- Extracted information:

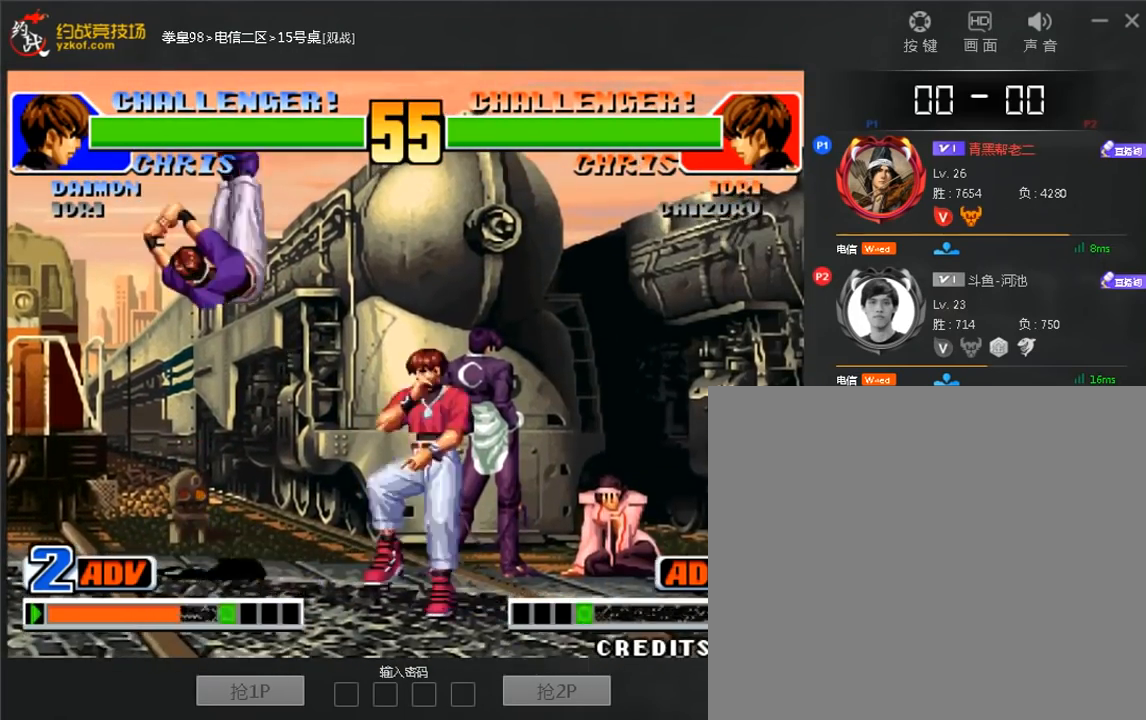
{"dt_ms": 520, "buttons": [], "left_stick": "center", "events": [[40, "D", "up"], [160, "left_stick", "down"], [280, "left_stick", "right"], [360, "left_stick", "center"], [400, "C", "down"], [400, "D", "down"], [520, "C", "up"], [520, "D", "up"]]}
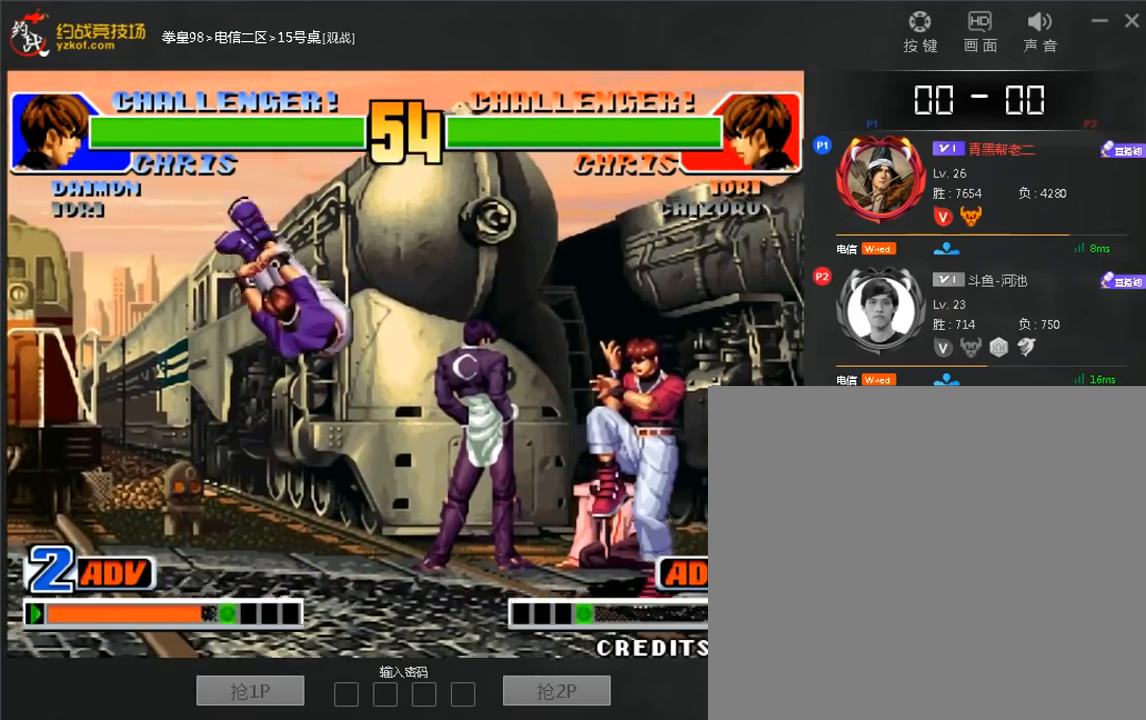
{"dt_ms": 1000, "buttons": [], "left_stick": "left"}
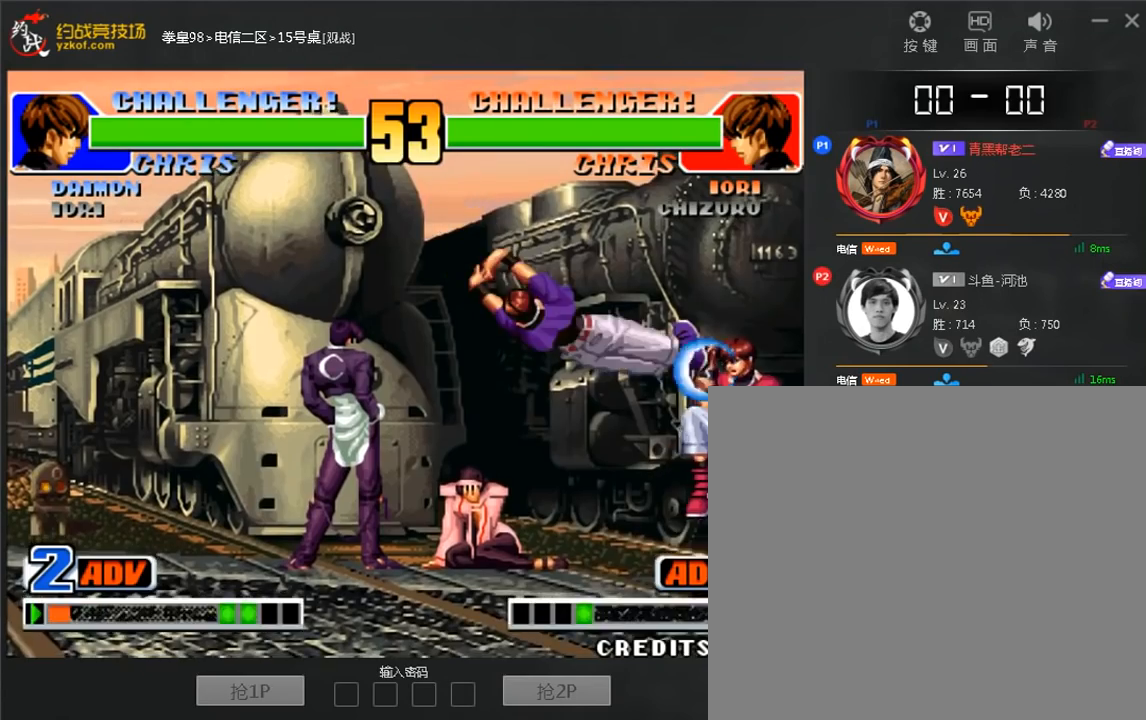
{"dt_ms": 480, "buttons": ["C", "D"], "left_stick": "left", "events": [[40, "left_stick", "center"], [200, "left_stick", "up"], [360, "left_stick", "left"], [480, "C", "down"], [480, "D", "down"]]}
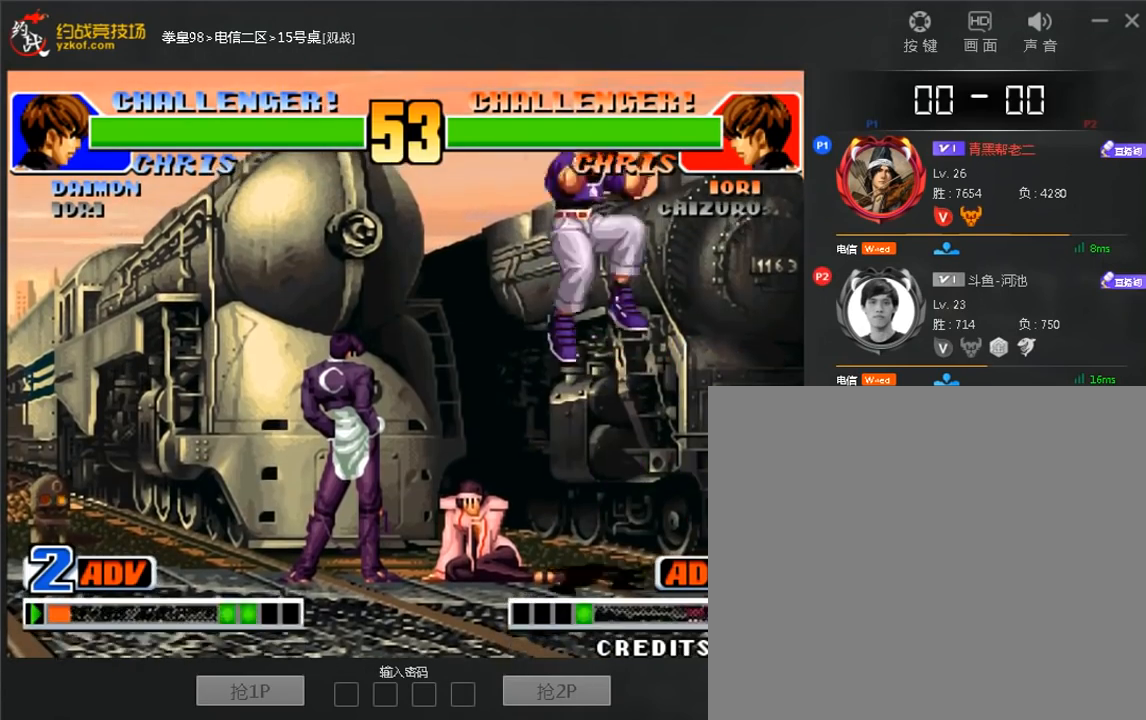
{"dt_ms": 520, "buttons": [], "left_stick": "center", "events": [[160, "C", "up"], [160, "D", "up"], [280, "left_stick", "center"]]}
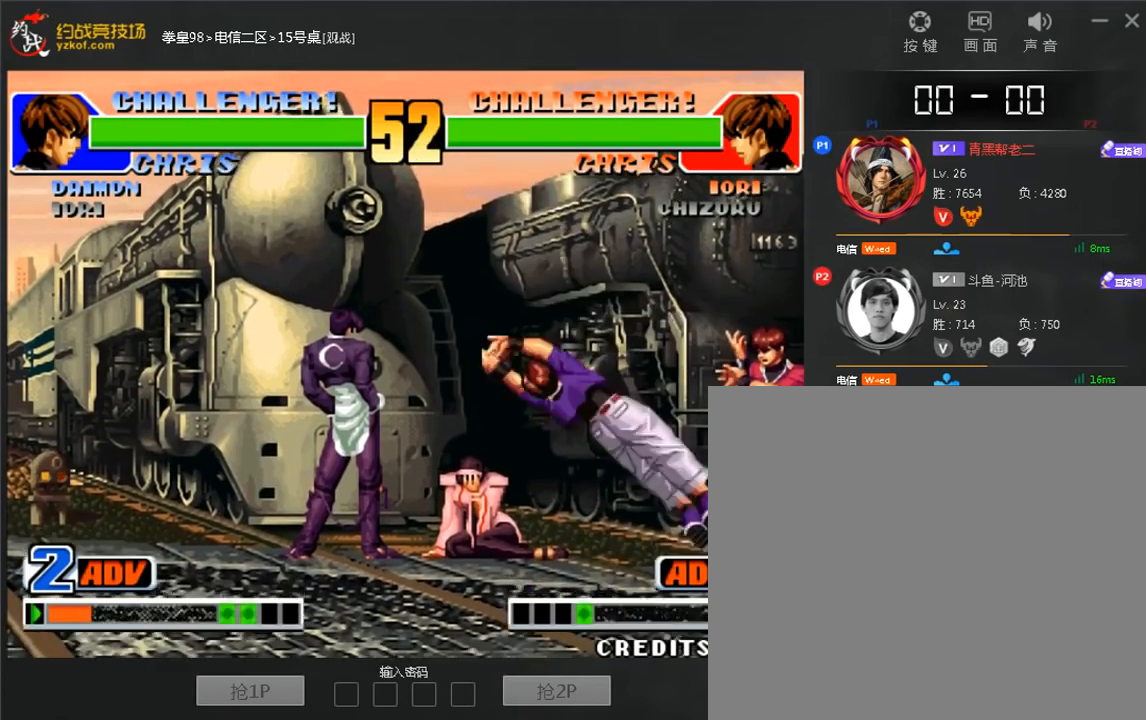
{"dt_ms": 480, "buttons": [], "left_stick": "left", "events": [[120, "C", "down"], [120, "D", "down"], [200, "C", "up"], [200, "D", "up"], [320, "left_stick", "left"]]}
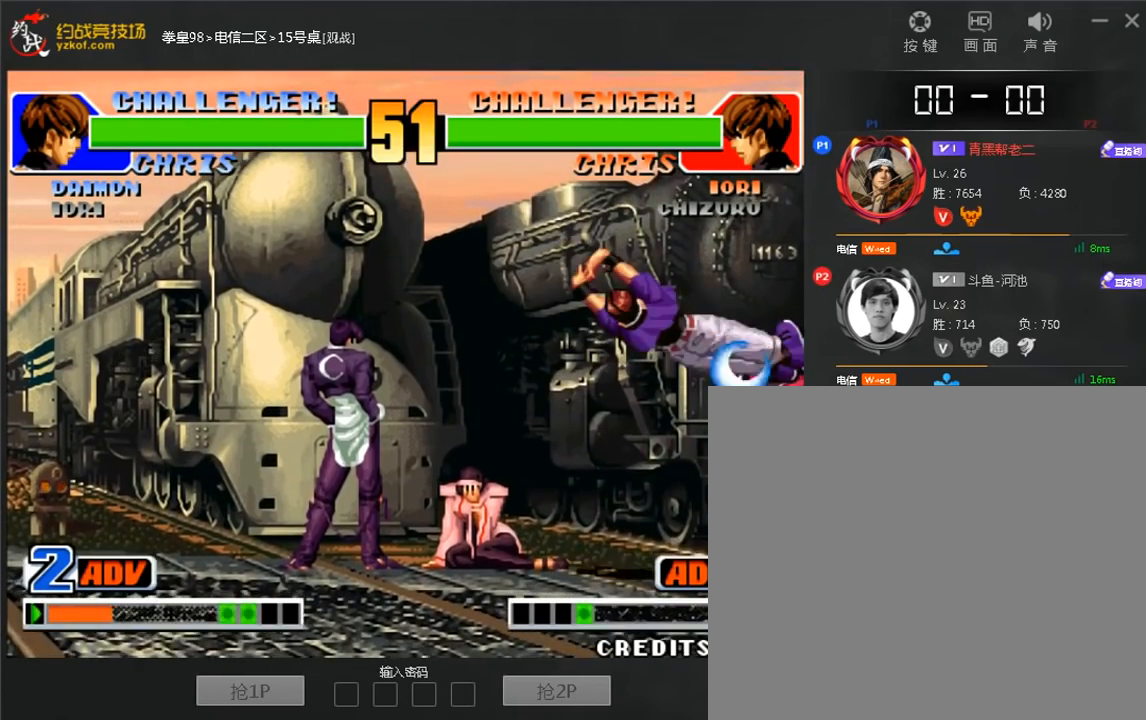
{"dt_ms": 520, "buttons": ["B"], "left_stick": "down-left", "events": [[160, "left_stick", "right"], [280, "B", "down"], [360, "left_stick", "down-left"]]}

- Task to complete:
Give the listing again word for word, but drop every picture.

- Written response:
{"dt_ms": 520, "buttons": [], "left_stick": "center", "events": [[40, "D", "up"], [160, "left_stick", "down"], [280, "left_stick", "right"], [360, "left_stick", "center"], [400, "C", "down"], [400, "D", "down"], [520, "C", "up"], [520, "D", "up"]]}
{"dt_ms": 1000, "buttons": [], "left_stick": "left"}
{"dt_ms": 480, "buttons": ["C", "D"], "left_stick": "left", "events": [[40, "left_stick", "center"], [200, "left_stick", "up"], [360, "left_stick", "left"], [480, "C", "down"], [480, "D", "down"]]}
{"dt_ms": 520, "buttons": [], "left_stick": "center", "events": [[160, "C", "up"], [160, "D", "up"], [280, "left_stick", "center"]]}
{"dt_ms": 480, "buttons": [], "left_stick": "left", "events": [[120, "C", "down"], [120, "D", "down"], [200, "C", "up"], [200, "D", "up"], [320, "left_stick", "left"]]}
{"dt_ms": 520, "buttons": ["B"], "left_stick": "down-left", "events": [[160, "left_stick", "right"], [280, "B", "down"], [360, "left_stick", "down-left"]]}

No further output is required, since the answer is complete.